Tydzień wystarczył, aby Akademicy z Koszalina przeszli solidną odmianę. Przed tygodniem podopieczni Kamila Sadowskiego zaliczyli bezbarwny występ w Dąbrowie Górniczej po to, aby w dniu dzisiejszym pewnie pokonać faworyzowany zespół z Gdyni.
Artur Mielczarek - Cameron Gliddon okazali się kluczowymi postaciami dla sukcesu Akademików i pierwszej historycznej wygranej dla trenera Sadowskiego w roli pierwszego trenera AZS-u.
Koszalinianie od pierwszych minut niesamowicie walczyli o każdy centymetr boiska i zupełnie nie było widać braku w składzie Patrika Audy. AZS szybko odskoczył i grał bardzo skutecznie, co nie pozwalało gdynianom zbliżyć się do gospodarzy.

#### POLECENIA
1. Przepisz dokładnie fragment relacji z meczu od słów „Artur Mielczarek - Cameron” do słów „się do gospodarzy.”.
2. Kontynuuj relację z meczu Akademików z Koszalina z drużyną z Gdyni, zaczynając od miejsca, w którym się urywa.

#### PODANE INFORMACJE
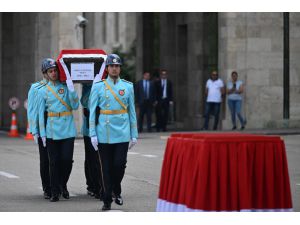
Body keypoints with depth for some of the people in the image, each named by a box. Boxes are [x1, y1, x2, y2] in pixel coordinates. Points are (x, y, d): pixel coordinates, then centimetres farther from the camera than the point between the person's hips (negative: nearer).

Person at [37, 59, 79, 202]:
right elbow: (41, 113, 6)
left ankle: (63, 185, 20)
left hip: (68, 130, 0)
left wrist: (71, 90, -15)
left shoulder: (66, 87, 6)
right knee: (54, 162, 1)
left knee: (67, 160, -4)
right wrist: (42, 133, 2)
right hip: (52, 131, 0)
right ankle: (55, 192, 9)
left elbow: (75, 106, -2)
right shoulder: (43, 91, 6)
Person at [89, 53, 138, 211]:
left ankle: (117, 191, 20)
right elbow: (92, 112, 2)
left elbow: (132, 112, 9)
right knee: (107, 168, 2)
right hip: (104, 135, -1)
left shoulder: (128, 86, 6)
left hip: (122, 134, 1)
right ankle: (107, 200, 13)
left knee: (120, 165, -7)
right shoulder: (98, 87, 1)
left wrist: (134, 135, 7)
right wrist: (93, 134, -4)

#### ODPOWIEDZI DO ZADAŃ
1.
Artur Mielczarek - Cameron Gliddon okazali się kluczowymi postaciami dla sukcesu Akademików i pierwszej historycznej wygranej dla trenera Sadowskiego w roli pierwszego trenera AZS-u.
Koszalinianie od pierwszych minut niesamowicie walczyli o każdy centymetr boiska i zupełnie nie było widać braku w składzie Patrika Audy. AZS szybko odskoczył i grał bardzo skutecznie, co nie pozwalało gdynianom zbliżyć się do gospodarzy.

2.
W drugiej kwarcie gospodarze mieli już nawet 10 punktów przewagi, a po zmianie stron powiększyli ją jeszcze i w 24 minucie prowadzili już 57:37. Szybka przerwa dla Tane Spaseva pozwoliła jednak jeszcze przed decydującą kwartą zmniejszyć straty o połowę.
Mogło się wydawać, że taki obrót spraw może odmienić losy spotkania. Nic takiego nie miało jednak miejsca. Doskonale grali Mielczarek i Gliddon, swoje dołożył Adam Pechacek i Akademicy do końca kontrolowali przebieg spotkania odnosząc swój dwunasty triumf w sezonie.
O ile prezes Marcin Kozak mówił po meczu w Dąbrowie Górniczej, że nie widzi żadnych pozytywnych zmian w drużynie, o tyle po sobotniej wygranej z Asseco może zupełnie zmienić swoje zdanie.
Duet Mielczarek - Gliddon wywalczył łącznie 42 oczka, a pod koszem solidne wsparcie dali Pechacek i Mikołaj Witliński, który zanotował aż 11 zbiórek.
Trener Sadowski nieco ograniczył rotację swojego zespołu, w której zabrakło m.in. Stefhona Hannaha.
AZS Koszalin - Asseco Gdynia 83:65 (22:20, 19:14, 19:16, 23:15)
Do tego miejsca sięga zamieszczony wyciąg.